Sienne (Siena) 23,000 »
Massa 16,000 »
Empoli 15,000 »
Pontremoli 14,000 »
Volterra 13,000 »
Montepulciano 12,700 »
Pistoja 12,500 »
Viareggio 12,250 »
Pescia 12,000 »
Pietra Santa 12,000 »
Bagni di Lucca 10,000 »
La Toscane continentale se complète par une Toscane insulaire, reste de l'isthme qui réunissait autrefois les îles de Corse et de Sardaigne à la terre ferme. Ces îles, que le navigateur voit surgir devant lui du milieu des eaux bleues, puis qui s'abaissent graduellement et s'évanouissent au loin dans le sillage, donnent un grand charme de beauté aux parages toscans de la mer Tyrrhénienne.
L'île d'Elbe, jadis petit royaume de Napoléon, est la terre principale de l'archipel toscan [84]. Elle est beaucoup plus grande à elle seule que tous les autres îlots: Giglio, aux belles carrières de granit; Monte-Cristo, semblable à une énorme pyramide surgissant de la mer à plus de 600 mètres; la belle Pianosa, couverte de sa forêt d'oliviers; Capraja, la génoise, aux maisons blanches groupées dans un cirque de granit rose; Gorgona, simple colline hérissée de broussailles. Ancienne dépendance de Populonia l'étrusque, l'île d'Elbe est un pittoresque massif de montagnes.
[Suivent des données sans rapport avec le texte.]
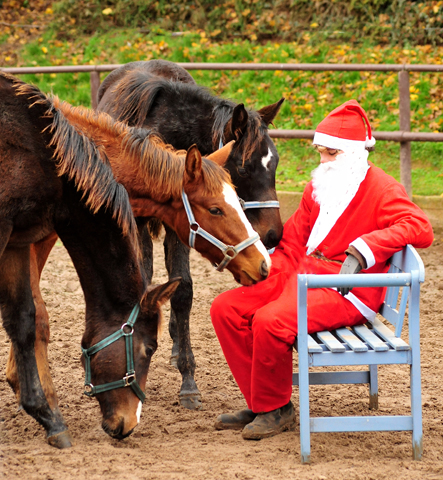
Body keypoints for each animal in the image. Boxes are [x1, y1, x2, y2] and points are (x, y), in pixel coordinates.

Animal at [97, 58, 284, 406]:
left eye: (275, 164)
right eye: (243, 168)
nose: (273, 235)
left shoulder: (184, 223)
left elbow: (182, 289)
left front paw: (187, 378)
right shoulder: (139, 221)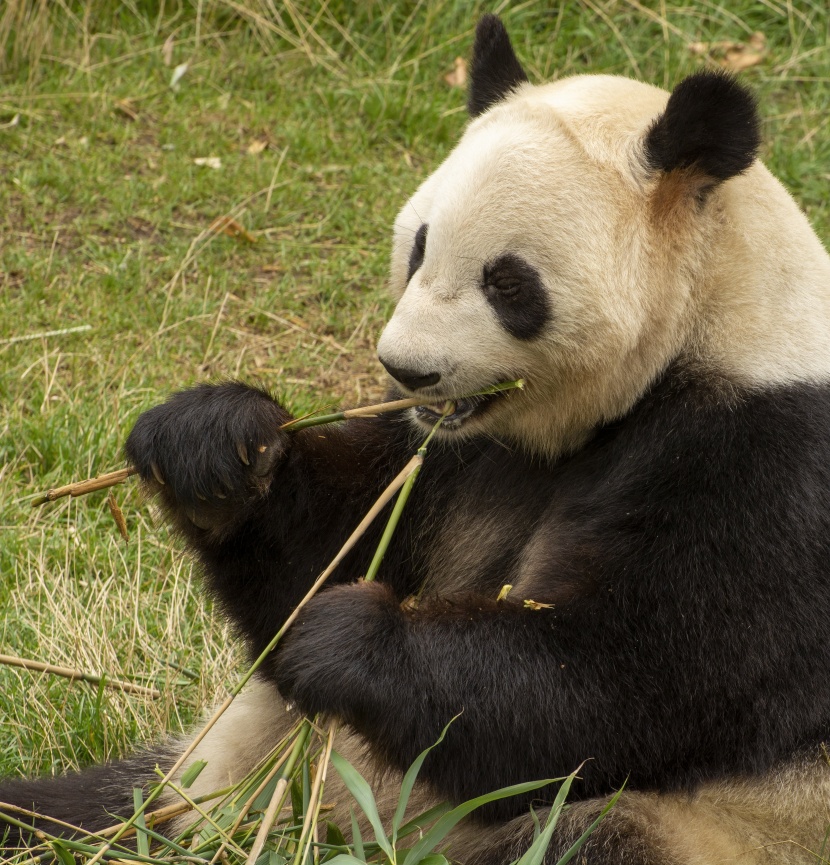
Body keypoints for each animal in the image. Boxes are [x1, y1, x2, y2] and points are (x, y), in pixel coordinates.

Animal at [4, 13, 830, 864]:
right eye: (420, 245)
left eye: (509, 282)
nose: (405, 369)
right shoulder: (455, 456)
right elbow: (338, 538)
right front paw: (213, 448)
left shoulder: (761, 461)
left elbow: (622, 685)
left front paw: (346, 639)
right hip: (221, 770)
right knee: (117, 800)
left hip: (739, 824)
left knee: (592, 831)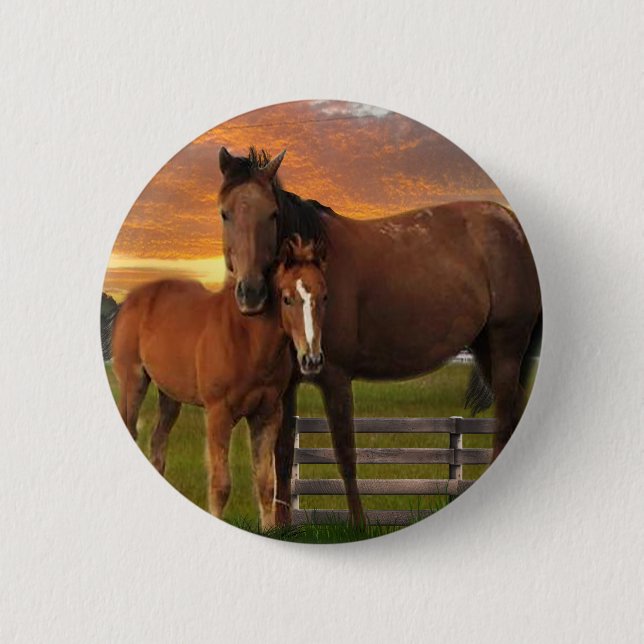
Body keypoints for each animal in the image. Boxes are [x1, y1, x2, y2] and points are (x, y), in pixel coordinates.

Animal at [111, 235, 328, 527]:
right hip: (133, 383)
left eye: (324, 296)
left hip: (170, 396)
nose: (311, 359)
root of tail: (132, 298)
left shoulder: (268, 414)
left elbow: (266, 484)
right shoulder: (218, 413)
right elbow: (221, 484)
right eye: (287, 298)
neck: (248, 341)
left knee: (157, 443)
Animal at [216, 146, 542, 526]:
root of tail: (512, 226)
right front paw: (283, 527)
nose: (251, 293)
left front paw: (358, 523)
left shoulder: (336, 377)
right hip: (486, 349)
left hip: (507, 345)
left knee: (504, 419)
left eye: (271, 214)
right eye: (225, 213)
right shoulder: (287, 386)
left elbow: (345, 452)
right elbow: (282, 453)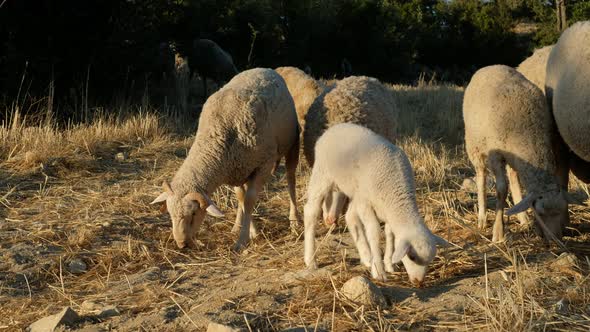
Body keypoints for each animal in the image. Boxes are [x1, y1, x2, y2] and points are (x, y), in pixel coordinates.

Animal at [150, 67, 302, 249]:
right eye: (170, 214)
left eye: (193, 213)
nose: (182, 244)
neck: (217, 136)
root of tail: (265, 69)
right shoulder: (233, 168)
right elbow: (242, 199)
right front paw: (250, 231)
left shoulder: (263, 164)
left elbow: (249, 201)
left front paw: (243, 240)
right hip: (244, 167)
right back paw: (236, 225)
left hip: (291, 145)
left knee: (291, 180)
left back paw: (294, 220)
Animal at [306, 123, 448, 284]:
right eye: (412, 256)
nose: (418, 281)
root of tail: (335, 127)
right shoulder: (367, 204)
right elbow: (374, 232)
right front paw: (379, 271)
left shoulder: (386, 209)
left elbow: (389, 233)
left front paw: (389, 263)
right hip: (322, 174)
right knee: (310, 212)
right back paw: (310, 260)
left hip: (354, 191)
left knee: (350, 217)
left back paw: (366, 257)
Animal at [464, 65, 576, 243]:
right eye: (540, 213)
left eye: (561, 211)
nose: (556, 240)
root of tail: (492, 66)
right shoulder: (495, 156)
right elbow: (501, 189)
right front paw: (498, 231)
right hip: (475, 146)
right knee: (481, 176)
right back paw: (482, 217)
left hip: (513, 157)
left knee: (513, 176)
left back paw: (523, 219)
Un détroit, peu profond et parfois dangereux à cause des vagues clapoteuses qui viennent se briser sur les deux îlots de Cerboli et de Palmajola, portant chacun sa vieille tour, sépare ses rives abruptes des promontoires de Piombino, où les navires devaient aborder jadis pour payer les droits de péage et se faire délivrer un «plomb» en signe d'acquit.
Superficie de l'île 22,000 hectares.
Population, en 1871 24,000 habitants.